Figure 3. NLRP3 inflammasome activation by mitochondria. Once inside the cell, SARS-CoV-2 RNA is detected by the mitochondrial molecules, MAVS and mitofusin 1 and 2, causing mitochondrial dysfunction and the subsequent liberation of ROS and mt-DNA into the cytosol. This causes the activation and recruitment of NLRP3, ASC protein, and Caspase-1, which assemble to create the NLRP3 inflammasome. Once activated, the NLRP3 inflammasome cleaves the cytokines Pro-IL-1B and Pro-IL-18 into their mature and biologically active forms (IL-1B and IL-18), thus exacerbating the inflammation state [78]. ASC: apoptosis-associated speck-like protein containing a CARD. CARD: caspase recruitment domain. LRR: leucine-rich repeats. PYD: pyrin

▬▬▬▬▬▬

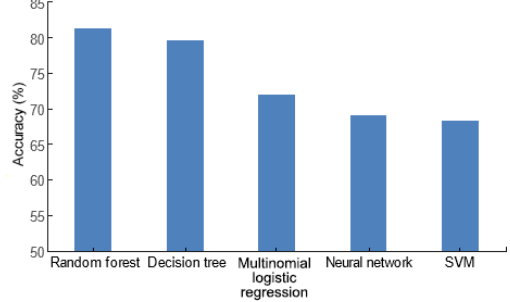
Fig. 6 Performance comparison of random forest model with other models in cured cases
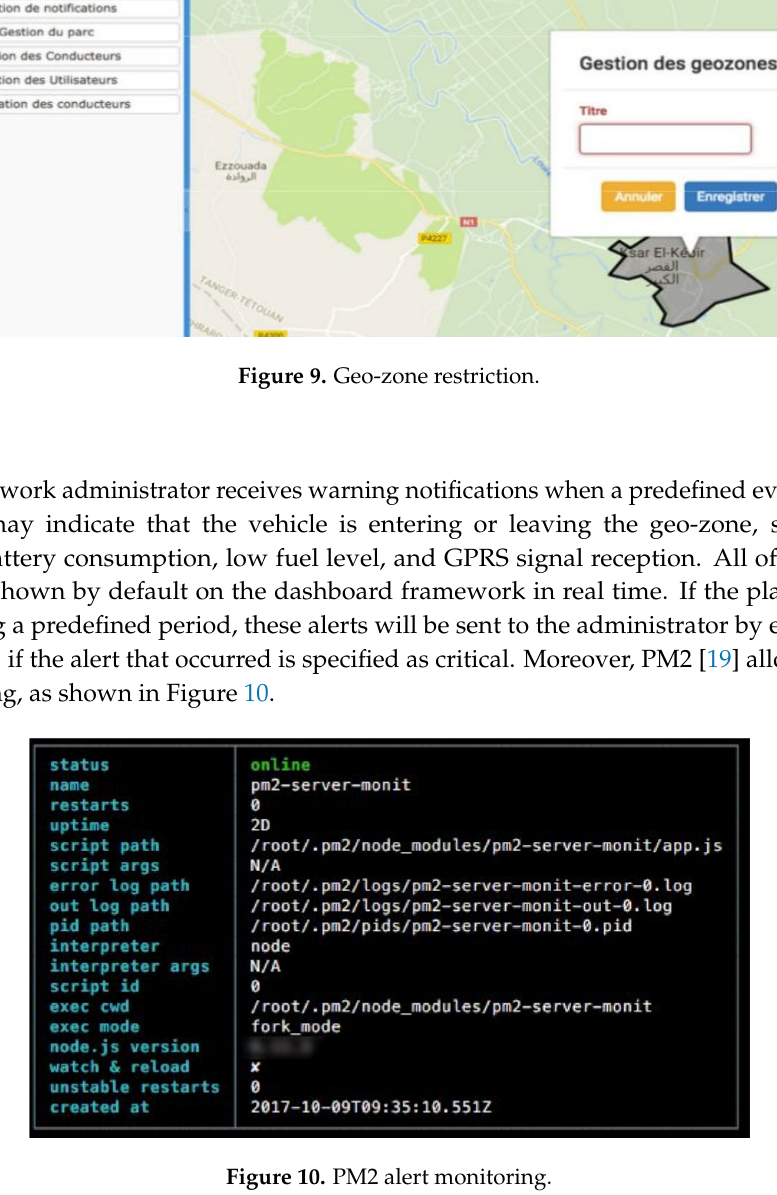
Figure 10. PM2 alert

▬▬▬▬▬▬

### Directions:
The answer must be the lines above from the one containing "Fig. 6 Performance" through the one containing "Figure 10. PM2 alert", reproduced exactly, with no pictures and nothing else.

### Reply:
Fig. 6 Performance comparison of random forest model with other models in cured cases
Figure 10. PM2 alert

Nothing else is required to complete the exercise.